(Data items)
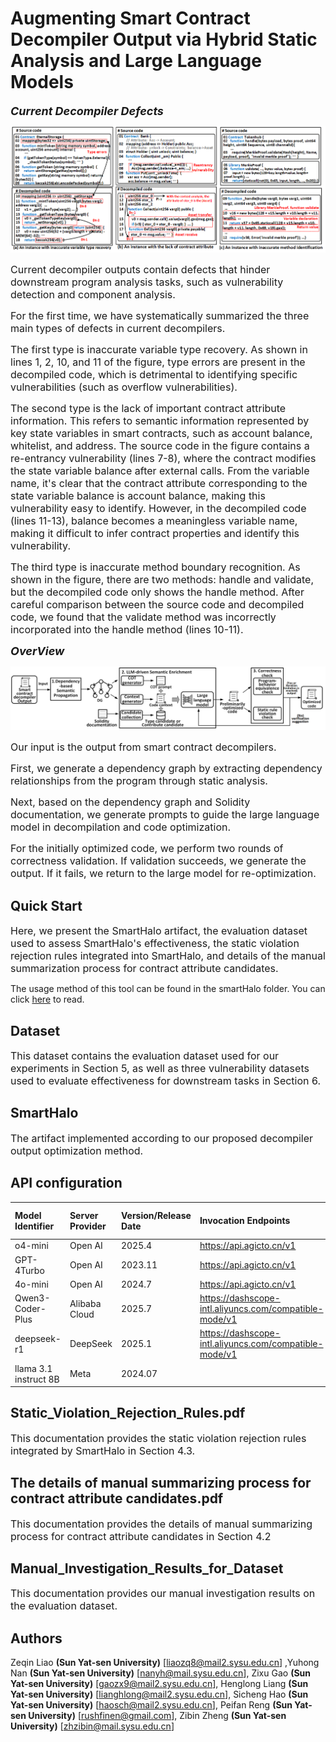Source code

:# Augmenting Smart Contract Decompiler Output via Hybrid Static Analysis and Large Language Models

<font size="4">***Current Decompiler Defects***</font>

![motivatingExample](images/README/1736236010920.png)

<font size="3">Current decompiler outputs contain defects that hinder downstream program analysis tasks, such as vulnerability detection and component analysis.</font>

<font size="3">For the first time, we have systematically summarized the three main types of defects in current decompilers.</font>

<font size="3">The first type is inaccurate variable type recovery. As shown in lines 1, 2, 10, and 11 of the figure, type errors are present in the decompiled code, which is detrimental to identifying specific vulnerabilities (such as overflow vulnerabilities).</font>

<font size="3">The second type is the lack of important contract attribute information. This refers to semantic information represented by key state variables in smart contracts, such as account balance, whitelist, and address. The source code in the figure contains a re-entrancy vulnerability (lines 7-8), where the contract modifies the state variable balance after external calls. From the variable name, it's clear that the contract attribute corresponding to the state variable balance is account balance, making this vulnerability easy to identify. However, in the decompiled code (lines 11-13), balance becomes a meaningless variable name, making it difficult to infer contract properties and identify this vulnerability.</font>

<font size="3">The third type is inaccurate method boundary recognition. As shown in the figure, there are two methods: handle and validate, but the decompiled code only shows the handle method. After careful comparison between the source code and decompiled code, we found that the validate method was incorrectly incorporated into the handle method (lines 10-11).</font>

<font size="4">***OverView***</font>

![1736236806928](images/README/1736236806928.png)

<font size="3">Our input is the output from smart contract decompilers.</font>

<font size="3">First, we generate a dependency graph by extracting dependency relationships from the program through static analysis.</font>

<font size="3">Next, based on the dependency graph and Solidity documentation, we generate prompts to guide the large language model in decompilation and code optimization.</font>

<font size="3">For the initially optimized code, we perform two rounds of correctness validation. If validation succeeds, we generate the output. If it fails, we return to the large model for re-optimization.</font>

## Quick Start

<font size="3">Here, we present the SmartHalo artifact, the evaluation dataset used to assess SmartHalo's effectiveness, the static violation rejection rules integrated into SmartHalo, and details of the manual summarization process for contract attribute candidates.</font>

The usage method of this tool can be found in the smartHalo folder. You can click [here](./SmartHalo/README.md) to read.

## Dataset

<font size="3">This dataset contains the evaluation dataset used for our experiments in Section 5, as well as three vulnerability datasets used to evaluate effectiveness for downstream tasks in Section 6.</font>

## SmartHalo

<font size="3">The artifact implemented according to our proposed decompiler output optimization method.</font>

## API configuration

| Model Identifier      | Server Provider | Version/Release Date | Invocation Endpoints                                  | Context Length Limit | Repository Address                        |
|:----------------------|:----------------|:---------------------|:------------------------------------------------------|:---------------------|:-------------------------------------------|
| o4-mini               | Open AI         | 2025.4               | https://api.agicto.cn/v1                              | 20W                  | /                                          |
| GPT-4Turbo            | Open AI         | 2023.11              | https://api.agicto.cn/v1                              | 128K                 | /                                          |
| 4o-mini               | Open AI         | 2024.7               | https://api.agicto.cn/v1                              | 128K                 | /                                          |
| Qwen3-Coder-Plus      | Alibaba Cloud   | 2025.7               | https://dashscope-intl.aliyuncs.com/compatible-mode/v1 | 128K                 | https://github.com/QwenLM/qwen-code        |
| deepseek-r1           | DeepSeek        | 2025.1               | https://dashscope-intl.aliyuncs.com/compatible-mode/v1 | 128K                 | https://github.com/deepseek-ai/DeepSeek-R1 |
| llama 3.1 instruct 8B | Meta            | 2024.07              |                                                       | 128k                 | https://github.com/meta-llama/llama        |

## Static_Violation_Rejection_Rules.pdf

<font size="3">This documentation provides the static violation rejection rules integrated by SmartHalo in Section 4.3.</font>

## The details of manual summarizing process for contract attribute candidates.pdf

<font size="3">This documentation provides the details of manual summarizing process for contract attribute candidates in Section 4.2</font>

## Manual_Investigation_Results_for_Dataset

<font size="3">This documentation provides our manual investigation results on the evaluation dataset.</font>

## Authors

Zeqin Liao **(Sun Yat-sen University)** [[liaozq8@mail2.sysu.edu.cn](mailto:liaozq8@mail2.sysu.edu.cn)] ,Yuhong Nan **(Sun Yat-sen University)** [[nanyh@mail.sysu.edu.cn](mailto:nanyh@mail.sysu.edu.cn)], Zixu Gao **(Sun Yat-sen University)** [[gaozx9@mail2.sysu.edu.cn](mailto:gaozx9@mail2.sysu.edu.cn)], Henglong Liang **(Sun Yat-sen University)** [[lianghlong@mail2.sysu.edu.cn](mailto:lianghlong@mail2.sysu.edu.cn)], Sicheng Hao **(Sun Yat-sen University)** [[haosch@mail2.sysu.edu.cn](mailto:haosch@mail2.sysu.edu.cn)], Peifan Reng **(Sun Yat-sen University)** [[rushfinen@gmail.com](mailto:rushfinen@gmail.com)], Zibin Zheng **(Sun Yat-sen University)** [[zhzibin@mail.sysu.edu.cn](mailto:zhzibin@mail.sysu.edu.cn)]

__What the exercise asks__. Output the source text of all the material above line for line without changes, and omit the pictures.

__Written response__.
Source code

:# Augmenting Smart Contract Decompiler Output via Hybrid Static Analysis and Large Language Models

<font size="4">***Current Decompiler Defects***</font>

![motivatingExample](images/README/1736236010920.png)

<font size="3">Current decompiler outputs contain defects that hinder downstream program analysis tasks, such as vulnerability detection and component analysis.</font>

<font size="3">For the first time, we have systematically summarized the three main types of defects in current decompilers.</font>

<font size="3">The first type is inaccurate variable type recovery. As shown in lines 1, 2, 10, and 11 of the figure, type errors are present in the decompiled code, which is detrimental to identifying specific vulnerabilities (such as overflow vulnerabilities).</font>

<font size="3">The second type is the lack of important contract attribute information. This refers to semantic information represented by key state variables in smart contracts, such as account balance, whitelist, and address. The source code in the figure contains a re-entrancy vulnerability (lines 7-8), where the contract modifies the state variable balance after external calls. From the variable name, it's clear that the contract attribute corresponding to the state variable balance is account balance, making this vulnerability easy to identify. However, in the decompiled code (lines 11-13), balance becomes a meaningless variable name, making it difficult to infer contract properties and identify this vulnerability.</font>

<font size="3">The third type is inaccurate method boundary recognition. As shown in the figure, there are two methods: handle and validate, but the decompiled code only shows the handle method. After careful comparison between the source code and decompiled code, we found that the validate method was incorrectly incorporated into the handle method (lines 10-11).</font>

<font size="4">***OverView***</font>

![1736236806928](images/README/1736236806928.png)

<font size="3">Our input is the output from smart contract decompilers.</font>

<font size="3">First, we generate a dependency graph by extracting dependency relationships from the program through static analysis.</font>

<font size="3">Next, based on the dependency graph and Solidity documentation, we generate prompts to guide the large language model in decompilation and code optimization.</font>

<font size="3">For the initially optimized code, we perform two rounds of correctness validation. If validation succeeds, we generate the output. If it fails, we return to the large model for re-optimization.</font>

## Quick Start

<font size="3">Here, we present the SmartHalo artifact, the evaluation dataset used to assess SmartHalo's effectiveness, the static violation rejection rules integrated into SmartHalo, and details of the manual summarization process for contract attribute candidates.</font>

The usage method of this tool can be found in the smartHalo folder. You can click [here](./SmartHalo/README.md) to read.

## Dataset

<font size="3">This dataset contains the evaluation dataset used for our experiments in Section 5, as well as three vulnerability datasets used to evaluate effectiveness for downstream tasks in Section 6.</font>

## SmartHalo

<font size="3">The artifact implemented according to our proposed decompiler output optimization method.</font>

## API configuration

| Model Identifier      | Server Provider | Version/Release Date | Invocation Endpoints                                  | Context Length Limit | Repository Address                        |
|:----------------------|:----------------|:---------------------|:------------------------------------------------------|:---------------------|:-------------------------------------------|
| o4-mini               | Open AI         | 2025.4               | https://api.agicto.cn/v1                              | 20W                  | /                                          |
| GPT-4Turbo            | Open AI         | 2023.11              | https://api.agicto.cn/v1                              | 128K                 | /                                          |
| 4o-mini               | Open AI         | 2024.7               | https://api.agicto.cn/v1                              | 128K                 | /                                          |
| Qwen3-Coder-Plus      | Alibaba Cloud   | 2025.7               | https://dashscope-intl.aliyuncs.com/compatible-mode/v1 | 128K                 | https://github.com/QwenLM/qwen-code        |
| deepseek-r1           | DeepSeek        | 2025.1               | https://dashscope-intl.aliyuncs.com/compatible-mode/v1 | 128K                 | https://github.com/deepseek-ai/DeepSeek-R1 |
| llama 3.1 instruct 8B | Meta            | 2024.07              |                                                       | 128k                 | https://github.com/meta-llama/llama        |

## Static_Violation_Rejection_Rules.pdf

<font size="3">This documentation provides the static violation rejection rules integrated by SmartHalo in Section 4.3.</font>

## The details of manual summarizing process for contract attribute candidates.pdf

<font size="3">This documentation provides the details of manual summarizing process for contract attribute candidates in Section 4.2</font>

## Manual_Investigation_Results_for_Dataset

<font size="3">This documentation provides our manual investigation results on the evaluation dataset.</font>

## Authors

Zeqin Liao **(Sun Yat-sen University)** [[liaozq8@mail2.sysu.edu.cn](mailto:liaozq8@mail2.sysu.edu.cn)] ,Yuhong Nan **(Sun Yat-sen University)** [[nanyh@mail.sysu.edu.cn](mailto:nanyh@mail.sysu.edu.cn)], Zixu Gao **(Sun Yat-sen University)** [[gaozx9@mail2.sysu.edu.cn](mailto:gaozx9@mail2.sysu.edu.cn)], Henglong Liang **(Sun Yat-sen University)** [[lianghlong@mail2.sysu.edu.cn](mailto:lianghlong@mail2.sysu.edu.cn)], Sicheng Hao **(Sun Yat-sen University)** [[haosch@mail2.sysu.edu.cn](mailto:haosch@mail2.sysu.edu.cn)], Peifan Reng **(Sun Yat-sen University)** [[rushfinen@gmail.com](mailto:rushfinen@gmail.com)], Zibin Zheng **(Sun Yat-sen University)** [[zhzibin@mail.sysu.edu.cn](mailto:zhzibin@mail.sysu.edu.cn)]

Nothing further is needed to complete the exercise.